[Extracted page text data]
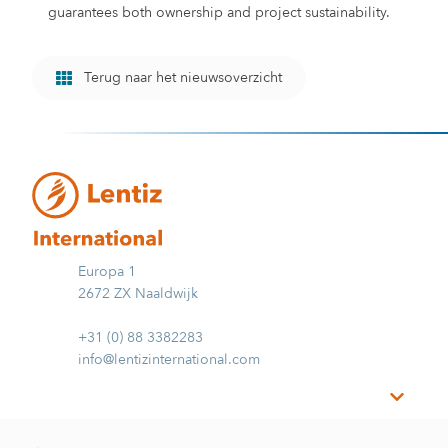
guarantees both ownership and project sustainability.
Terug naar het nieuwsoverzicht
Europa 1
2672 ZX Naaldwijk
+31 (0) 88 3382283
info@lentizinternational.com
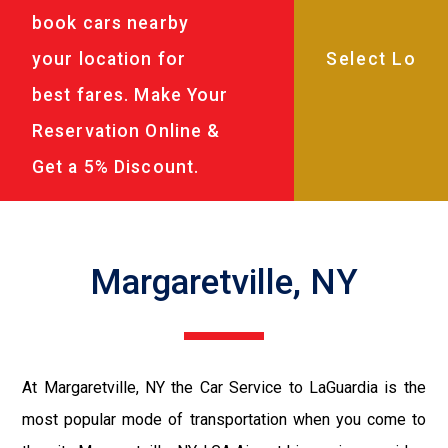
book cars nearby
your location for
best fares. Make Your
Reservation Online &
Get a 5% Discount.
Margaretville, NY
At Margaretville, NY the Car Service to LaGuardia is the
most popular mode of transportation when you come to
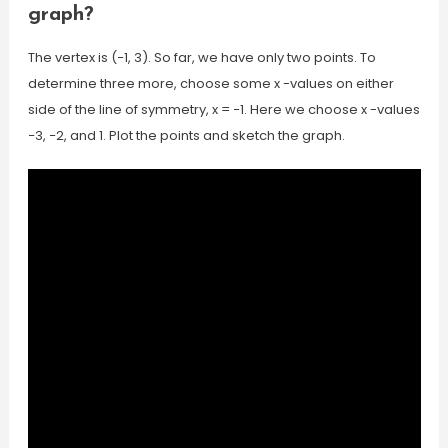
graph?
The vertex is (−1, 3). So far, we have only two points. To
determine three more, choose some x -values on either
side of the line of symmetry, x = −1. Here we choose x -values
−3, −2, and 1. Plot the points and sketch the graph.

--

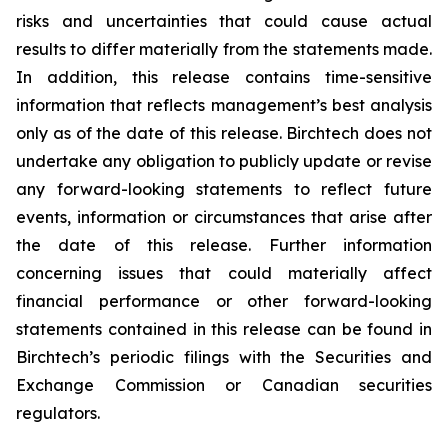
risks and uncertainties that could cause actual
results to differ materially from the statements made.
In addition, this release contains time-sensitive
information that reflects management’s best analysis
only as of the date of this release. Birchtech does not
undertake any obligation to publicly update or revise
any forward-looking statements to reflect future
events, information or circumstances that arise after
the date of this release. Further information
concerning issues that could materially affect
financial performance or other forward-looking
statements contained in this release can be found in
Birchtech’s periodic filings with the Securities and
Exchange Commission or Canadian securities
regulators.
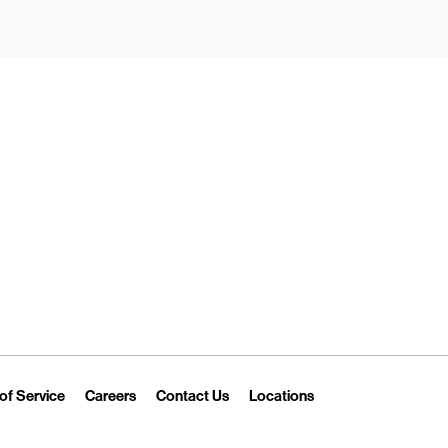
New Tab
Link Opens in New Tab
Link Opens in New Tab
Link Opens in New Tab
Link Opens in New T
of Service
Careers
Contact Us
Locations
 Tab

__WHAT YOU NEED TO DO__. Take only the lines above from the one that has "most popular mode" through the one that has "sketch the graph." and reproduce them exactly, omitting any pictures.

__SOLUTION TO THIS EXERCISE__.
most popular mode of transportation when you come to
graph?
The vertex is (−1, 3). So far, we have only two points. To
determine three more, choose some x -values on either
side of the line of symmetry, x = −1. Here we choose x -values
−3, −2, and 1. Plot the points and sketch the graph.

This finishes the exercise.